EXERCISE GOAL: Return every row below that contains the word "results".
* START MATERIAL SHOWN *
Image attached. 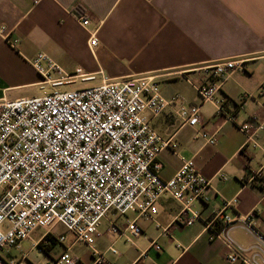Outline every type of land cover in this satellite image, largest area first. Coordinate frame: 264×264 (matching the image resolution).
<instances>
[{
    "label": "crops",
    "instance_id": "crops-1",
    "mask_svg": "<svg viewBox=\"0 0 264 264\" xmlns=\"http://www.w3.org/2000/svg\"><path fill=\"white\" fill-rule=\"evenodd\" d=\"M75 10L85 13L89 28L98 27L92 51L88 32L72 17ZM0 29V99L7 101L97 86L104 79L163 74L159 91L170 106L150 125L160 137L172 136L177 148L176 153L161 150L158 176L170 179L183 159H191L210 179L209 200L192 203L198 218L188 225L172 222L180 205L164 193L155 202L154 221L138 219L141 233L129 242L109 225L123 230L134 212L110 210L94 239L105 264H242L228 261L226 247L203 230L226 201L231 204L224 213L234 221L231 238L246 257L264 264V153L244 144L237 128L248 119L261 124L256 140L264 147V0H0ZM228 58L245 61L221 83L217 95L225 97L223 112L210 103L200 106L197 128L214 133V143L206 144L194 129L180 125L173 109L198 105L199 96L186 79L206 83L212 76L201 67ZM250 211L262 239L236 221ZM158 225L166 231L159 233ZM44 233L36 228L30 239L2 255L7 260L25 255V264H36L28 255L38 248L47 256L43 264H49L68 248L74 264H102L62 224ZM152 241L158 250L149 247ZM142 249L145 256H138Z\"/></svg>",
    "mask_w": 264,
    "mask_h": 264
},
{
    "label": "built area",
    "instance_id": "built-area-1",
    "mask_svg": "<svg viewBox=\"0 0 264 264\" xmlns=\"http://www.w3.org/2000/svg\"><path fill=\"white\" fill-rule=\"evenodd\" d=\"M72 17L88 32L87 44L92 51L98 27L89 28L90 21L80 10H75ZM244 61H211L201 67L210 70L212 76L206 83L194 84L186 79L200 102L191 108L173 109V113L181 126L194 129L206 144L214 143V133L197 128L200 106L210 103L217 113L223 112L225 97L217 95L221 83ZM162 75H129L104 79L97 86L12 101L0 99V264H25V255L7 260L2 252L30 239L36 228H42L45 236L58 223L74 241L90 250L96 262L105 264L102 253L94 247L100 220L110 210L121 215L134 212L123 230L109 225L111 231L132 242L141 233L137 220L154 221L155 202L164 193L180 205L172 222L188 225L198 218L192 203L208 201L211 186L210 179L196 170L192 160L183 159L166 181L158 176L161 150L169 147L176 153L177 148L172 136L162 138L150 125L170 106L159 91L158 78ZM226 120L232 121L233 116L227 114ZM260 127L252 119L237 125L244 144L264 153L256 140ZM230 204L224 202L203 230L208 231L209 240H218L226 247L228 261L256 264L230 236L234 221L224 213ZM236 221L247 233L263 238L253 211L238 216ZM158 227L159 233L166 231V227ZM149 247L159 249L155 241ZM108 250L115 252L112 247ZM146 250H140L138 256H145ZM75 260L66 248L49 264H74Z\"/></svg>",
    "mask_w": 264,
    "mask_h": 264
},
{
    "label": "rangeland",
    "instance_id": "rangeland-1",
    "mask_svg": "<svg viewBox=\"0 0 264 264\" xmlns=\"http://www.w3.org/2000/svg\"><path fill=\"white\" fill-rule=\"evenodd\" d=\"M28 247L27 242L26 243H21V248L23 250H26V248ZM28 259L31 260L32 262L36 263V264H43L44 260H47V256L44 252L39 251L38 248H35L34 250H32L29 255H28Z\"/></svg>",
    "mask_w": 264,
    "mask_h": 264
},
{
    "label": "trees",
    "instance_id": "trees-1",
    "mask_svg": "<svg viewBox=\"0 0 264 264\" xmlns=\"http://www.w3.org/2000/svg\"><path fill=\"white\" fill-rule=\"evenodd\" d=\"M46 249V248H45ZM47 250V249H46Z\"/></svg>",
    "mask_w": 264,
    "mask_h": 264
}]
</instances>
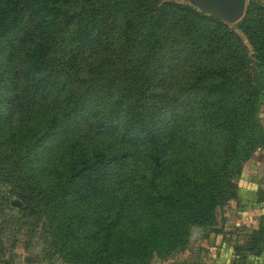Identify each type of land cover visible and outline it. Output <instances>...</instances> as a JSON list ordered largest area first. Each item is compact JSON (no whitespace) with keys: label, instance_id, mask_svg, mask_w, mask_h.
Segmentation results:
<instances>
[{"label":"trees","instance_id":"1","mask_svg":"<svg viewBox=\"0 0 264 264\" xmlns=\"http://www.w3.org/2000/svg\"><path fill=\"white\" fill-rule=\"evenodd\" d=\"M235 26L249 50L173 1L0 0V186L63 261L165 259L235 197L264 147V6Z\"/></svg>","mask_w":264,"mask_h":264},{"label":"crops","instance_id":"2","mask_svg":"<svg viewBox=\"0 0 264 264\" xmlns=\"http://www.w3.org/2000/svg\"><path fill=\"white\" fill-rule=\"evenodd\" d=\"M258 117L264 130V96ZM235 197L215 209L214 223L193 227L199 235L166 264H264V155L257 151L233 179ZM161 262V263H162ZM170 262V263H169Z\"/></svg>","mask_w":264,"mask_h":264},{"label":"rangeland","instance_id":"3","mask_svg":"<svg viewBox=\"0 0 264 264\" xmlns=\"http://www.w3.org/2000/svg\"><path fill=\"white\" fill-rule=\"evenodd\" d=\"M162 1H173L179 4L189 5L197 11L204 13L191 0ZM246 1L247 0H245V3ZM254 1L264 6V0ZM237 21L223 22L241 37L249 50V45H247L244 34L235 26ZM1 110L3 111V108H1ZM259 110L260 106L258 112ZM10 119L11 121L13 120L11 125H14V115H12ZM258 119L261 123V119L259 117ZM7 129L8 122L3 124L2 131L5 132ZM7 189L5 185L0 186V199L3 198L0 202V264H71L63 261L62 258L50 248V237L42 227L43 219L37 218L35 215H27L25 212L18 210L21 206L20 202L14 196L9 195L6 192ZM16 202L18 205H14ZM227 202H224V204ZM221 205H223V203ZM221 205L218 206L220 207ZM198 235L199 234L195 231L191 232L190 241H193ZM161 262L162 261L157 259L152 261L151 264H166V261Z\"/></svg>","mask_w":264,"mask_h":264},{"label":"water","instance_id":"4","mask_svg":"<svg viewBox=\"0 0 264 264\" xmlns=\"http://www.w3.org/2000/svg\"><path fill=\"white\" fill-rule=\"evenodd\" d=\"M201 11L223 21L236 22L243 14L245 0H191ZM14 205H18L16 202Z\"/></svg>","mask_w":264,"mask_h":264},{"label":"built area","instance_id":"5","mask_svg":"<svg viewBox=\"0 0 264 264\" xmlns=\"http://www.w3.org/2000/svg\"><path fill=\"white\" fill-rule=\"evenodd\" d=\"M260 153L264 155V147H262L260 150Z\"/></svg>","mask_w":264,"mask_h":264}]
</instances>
* END MATERIAL SHOWN *
* START MATERIAL SHOWN *
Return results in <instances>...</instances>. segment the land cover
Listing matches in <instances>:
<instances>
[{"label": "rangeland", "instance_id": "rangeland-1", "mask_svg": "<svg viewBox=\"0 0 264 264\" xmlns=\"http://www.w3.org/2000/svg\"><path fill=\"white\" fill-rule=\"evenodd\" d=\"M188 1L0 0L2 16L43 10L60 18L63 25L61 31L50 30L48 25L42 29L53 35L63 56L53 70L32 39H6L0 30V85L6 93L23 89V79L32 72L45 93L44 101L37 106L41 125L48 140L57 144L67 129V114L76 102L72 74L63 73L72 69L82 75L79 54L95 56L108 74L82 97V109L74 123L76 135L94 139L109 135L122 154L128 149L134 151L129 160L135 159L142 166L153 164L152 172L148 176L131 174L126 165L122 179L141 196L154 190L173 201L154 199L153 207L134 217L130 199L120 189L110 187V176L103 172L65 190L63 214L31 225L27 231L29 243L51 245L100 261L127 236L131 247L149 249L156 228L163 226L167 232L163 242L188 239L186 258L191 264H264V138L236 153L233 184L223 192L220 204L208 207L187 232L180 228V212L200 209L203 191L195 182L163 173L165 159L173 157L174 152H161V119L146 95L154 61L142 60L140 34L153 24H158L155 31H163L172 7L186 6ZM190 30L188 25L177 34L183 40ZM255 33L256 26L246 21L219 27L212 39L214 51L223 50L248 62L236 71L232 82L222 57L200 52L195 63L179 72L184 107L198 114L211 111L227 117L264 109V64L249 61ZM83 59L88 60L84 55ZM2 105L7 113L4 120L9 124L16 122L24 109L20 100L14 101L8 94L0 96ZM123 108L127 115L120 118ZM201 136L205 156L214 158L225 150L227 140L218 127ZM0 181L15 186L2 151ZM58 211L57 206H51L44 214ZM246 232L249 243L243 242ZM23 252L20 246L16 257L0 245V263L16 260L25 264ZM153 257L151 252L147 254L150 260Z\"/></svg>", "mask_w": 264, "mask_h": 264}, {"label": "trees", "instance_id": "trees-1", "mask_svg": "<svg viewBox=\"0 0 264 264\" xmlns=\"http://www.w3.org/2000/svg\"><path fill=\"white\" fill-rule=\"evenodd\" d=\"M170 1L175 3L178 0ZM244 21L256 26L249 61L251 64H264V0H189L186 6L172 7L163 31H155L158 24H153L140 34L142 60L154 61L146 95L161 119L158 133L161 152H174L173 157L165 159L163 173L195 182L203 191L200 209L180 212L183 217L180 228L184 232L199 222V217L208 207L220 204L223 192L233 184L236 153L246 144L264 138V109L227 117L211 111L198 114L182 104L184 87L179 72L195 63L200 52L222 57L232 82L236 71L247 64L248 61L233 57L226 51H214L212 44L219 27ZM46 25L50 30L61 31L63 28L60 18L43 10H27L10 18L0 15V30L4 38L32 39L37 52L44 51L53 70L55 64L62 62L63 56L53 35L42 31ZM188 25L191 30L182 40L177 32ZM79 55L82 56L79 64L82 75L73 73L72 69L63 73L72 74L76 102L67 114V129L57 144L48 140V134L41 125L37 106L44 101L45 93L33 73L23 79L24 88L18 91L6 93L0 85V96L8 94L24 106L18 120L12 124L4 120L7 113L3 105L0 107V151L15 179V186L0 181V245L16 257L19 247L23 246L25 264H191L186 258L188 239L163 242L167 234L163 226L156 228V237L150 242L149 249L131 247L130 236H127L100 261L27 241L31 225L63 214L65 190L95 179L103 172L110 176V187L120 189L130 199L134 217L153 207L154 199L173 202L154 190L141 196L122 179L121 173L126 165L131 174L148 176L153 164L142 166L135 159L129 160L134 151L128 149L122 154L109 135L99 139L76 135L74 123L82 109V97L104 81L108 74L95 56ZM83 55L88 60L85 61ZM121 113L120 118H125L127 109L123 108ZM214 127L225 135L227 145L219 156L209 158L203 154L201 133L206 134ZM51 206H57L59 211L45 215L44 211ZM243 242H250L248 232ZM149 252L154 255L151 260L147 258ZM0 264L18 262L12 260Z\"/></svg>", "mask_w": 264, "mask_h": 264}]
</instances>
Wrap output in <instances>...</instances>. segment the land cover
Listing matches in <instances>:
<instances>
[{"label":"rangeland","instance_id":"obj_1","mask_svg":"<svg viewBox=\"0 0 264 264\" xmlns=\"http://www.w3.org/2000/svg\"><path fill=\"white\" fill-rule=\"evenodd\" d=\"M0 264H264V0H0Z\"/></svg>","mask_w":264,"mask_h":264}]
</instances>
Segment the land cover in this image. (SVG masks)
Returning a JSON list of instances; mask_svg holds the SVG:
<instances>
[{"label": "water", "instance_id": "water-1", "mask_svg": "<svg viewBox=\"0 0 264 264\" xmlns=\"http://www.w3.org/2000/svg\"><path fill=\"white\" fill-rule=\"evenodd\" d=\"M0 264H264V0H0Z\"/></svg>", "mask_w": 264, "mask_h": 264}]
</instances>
* END MATERIAL SHOWN *
SOLUTION:
Segmentation results:
Return results in <instances>...</instances>. segment the land cover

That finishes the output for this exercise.